Magnetic recording media are widely used in audio tapes, video tapes, computer tapes, disks and the like. Magnetic media may use thin metal layers as the recording layers, or may comprise coatings containing magnetic particles as the recording layer. The former type of recording media employs metals such as cobalt, cobalt chrome, cobalt nickel, cobalt chrome platinum, and other cobalt alloys. The latter type of recording media employs particulate materials such as ferromagnetic iron oxides, chromium oxides, ferromagnetic alloy powders and the like dispersed in binders and coated on a substrate. In general terms, magnetic recording media generally comprise a magnetic layer coated onto at least one side of a non-magnetic substrate.
In media based on a thin metallic magnetic recording layer, such as a magnetic cobalt alloy, the overall media construction will generally include several thin films coated in sequence which form a “thin film stack.” The first thin film stack layers coated generally function to provide a combination of adhesion, topographical texture, and crystalline texture. These layers are then followed by one or more magnetic thin films which do the actual information storage. The magnetic thin films are followed by one or more coatings which provide environmental stability, hardness, and compatibility with the subsequently coated lube. The lube layer constitutes the final layer of the thin film media.

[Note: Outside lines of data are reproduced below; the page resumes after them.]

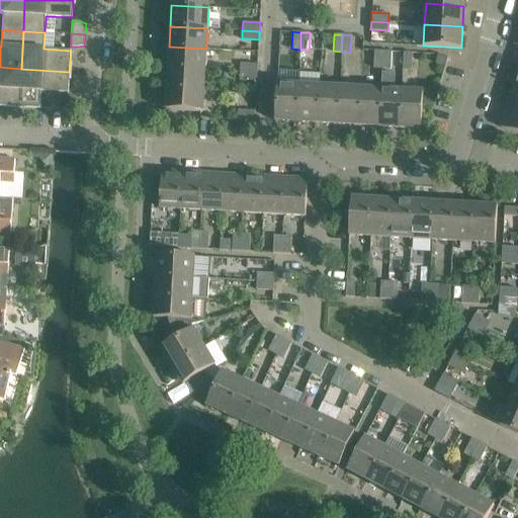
[(205,70),(206,49),(169,47),(168,68),(205,70)]
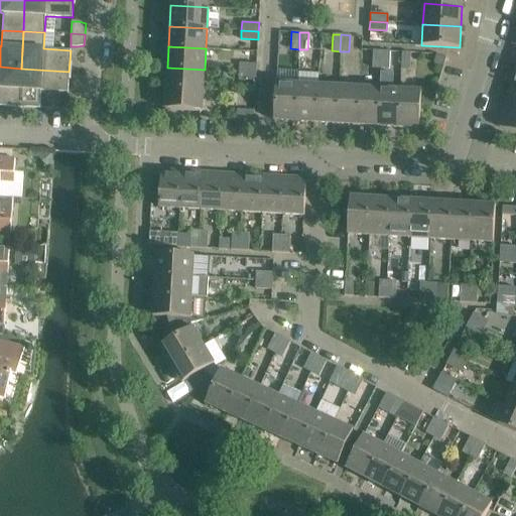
[(372,67),(380,68),(381,50),(373,50),(372,67)]
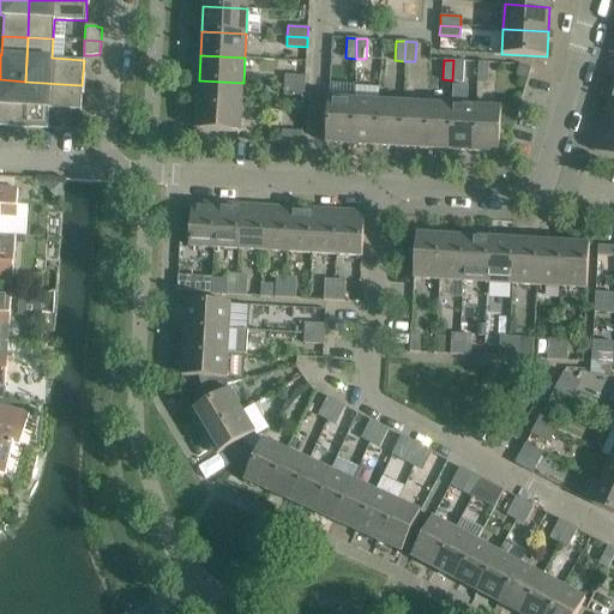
[(453,60),(452,80),(463,80),(464,61),(453,60)]
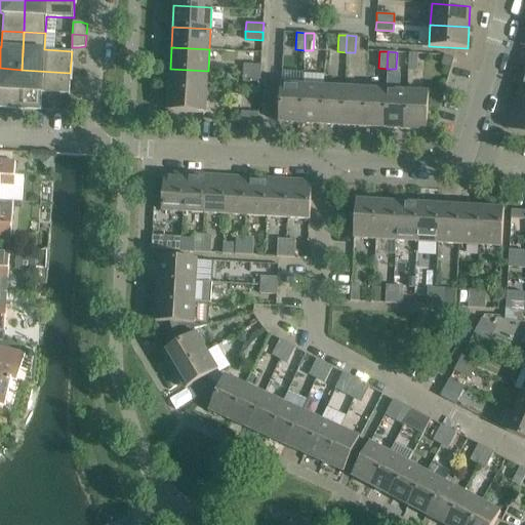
[(407,70),(408,70),(416,71),(417,53),(408,52),(407,70)]
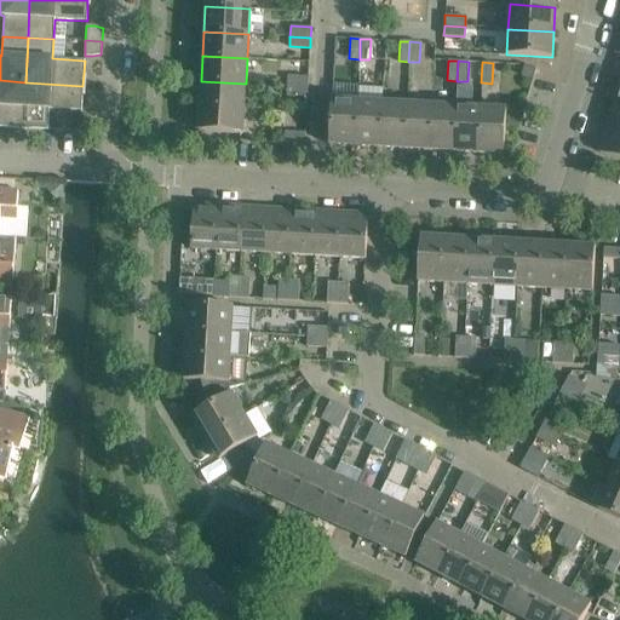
[(537,68),(524,64),(521,75),(533,79),(537,68)]
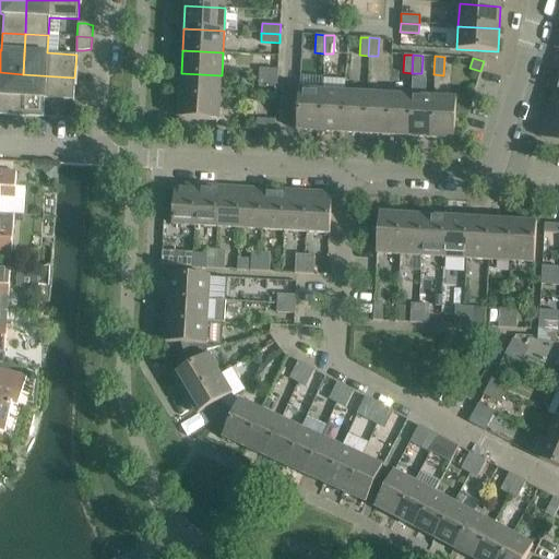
[(277,79),(278,69),(260,68),(259,78),(277,79)]
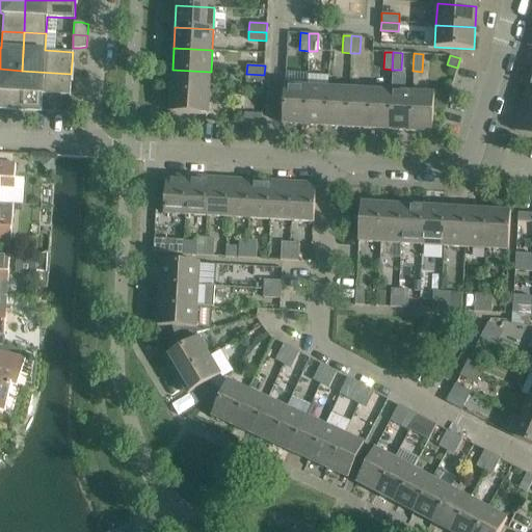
[(0,108),(20,110),(22,71),(0,69),(0,108)]
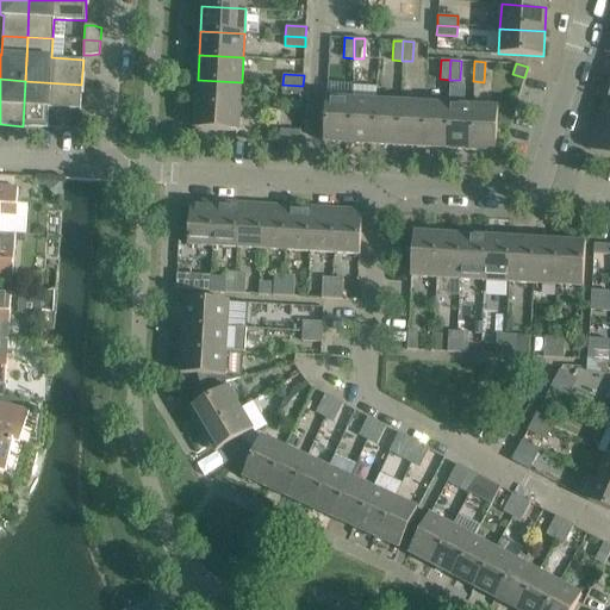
[(242,82),(198,80),(197,104),(240,106),(242,82)]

Optical recording media, such as magneto-optical disks, store information on a thin film of magneto-optical material disposed between two protective layers. The basic principal of operation is to use a laser to locally raise the temperature of the magneto-optical layer to near the Curie point and switch the direction of the local magnetization to the direction of a recording magnetic field applied to the disk. The two protective layers enclose the magneto-optical material to protect it from corrosion, and are formed from materials such as silicon nitride, silicon oxide, or aluminum nitride dielectrics. The read/write head of a recording mechanism glides above the disk surface. Lubricants are disposed on the surface to protect both the disk head and the disk surface from damage. The lubricants reduce friction between the disk head and surface and they enhance the wear resistance of the disk.
Lubricants useful for both types of recording media have been organic lubricants such as fatty acid esters, silicones, and perfluoropolyesters such as polytetrafluoro-ethylene (PTFE). However, conventional lubricants may degrade when exposed to high temperatures forming sludge on the surface, and migration of the lubricants due to centrifugal force depletes the lubricant from the surface of the disk. Optical media make particularly high demands on lubricants due to the high local temperatures caused by the laser beam. Such temperatures can reach as high as 350° C. Many conventional lubricants begin to degrade or vaporize at temperatures of from 165° C. to 300° C., depending on the functional end group and the molecular weight, reducing the amount available.
It would be useful to have a lubricant which would remain stable at temperatures exceeding 350° C., and which would bond to the surface of the recording medium, reducing migration and transfer to the recording head. It has now been discovered that a functionalized perfluoropolyether comprising multiple acrylate endgroups increases thermal stability and percentage of bonded lubricant percentage.